You are the one who selects how much money you want to spend. If you are a little well-found you can spend, let us say, $ 1.000,00 to promote your page. With that amount of money you are going to reach much more, much, much, much more people than with any sort of campaign an editor house can make for you.

Also, Facebook allows you to personalize your public: you create the public you want to be the main receiver of your ads. So you can select interests like “literature”, “novels”, “films”, “science fiction”, “poetry”, !theater”, you name it.

It is no wonder Facebook is grossing millions and millions with advertisement: there are countless companies and individual Businesspeople using it to promote their products or services.

>You can make several of those passages

you can make several of those posts with small bits of your work-in-progress or even finished work.

I have a Facebook page of my work, with almost 10.000,00 likes, and I havent spend even $ 300,00 on it.

Do you have any return on investment stats?

I self published my first horror novel on Amazon. I'm going to turn it into a trilogy and am about 1/4 done with the sequel. I only have one review on my novel, but it is for 5 stars and calls it "absolutely hilarious and very engrossing". Sadly I barely push any sales. Maybe once there are sequels, people will be more open to checking out a trilogy.

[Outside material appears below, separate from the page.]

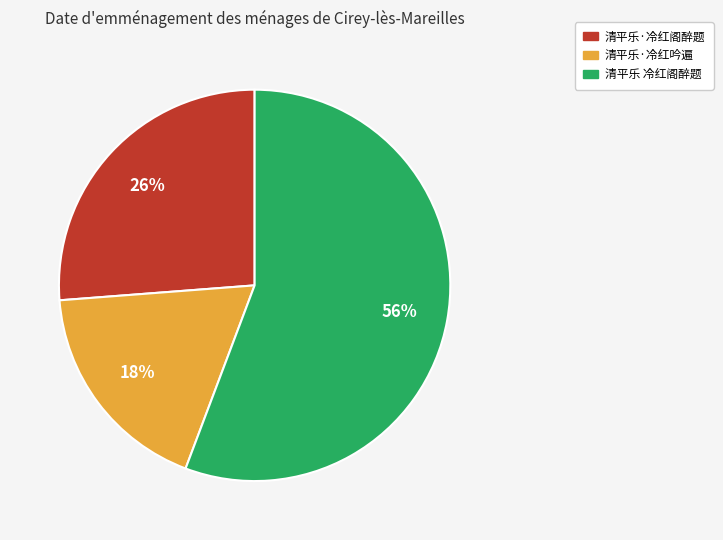

To the nearest percent, what is the difference between the largest and smallest slice percentages?

38%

Have you done any advertising? Have you tried any of the suggested tactics from this thread?

I tried buying Amazon ad space and that didn;t do anything. So far, the only time I get a couple sales of my novel are when I do free book giveaways of my various short stories. People enjoy the shorts and buy the book to get more, but only one buyer bothered to leave a review. I also tried the route of doing short erotica to try to bring in new readers, those bring in some sales. My mom just bought 2 paperbacks to give out as Christmas presents, that's my big sale this week.

don't fall for the self-publishing meme anons

Interesting. Do you give away the short stories in anthologies or do you have them listed as individual works? what sort of length do you aim for on your short stories? Are they related to your novel in any way?

Individual stories so I can do more frequent giveaways with an anthology offered as well. Length goes from 3k-12k words. They are not related to the novel outside being horror. The novel is 58k words.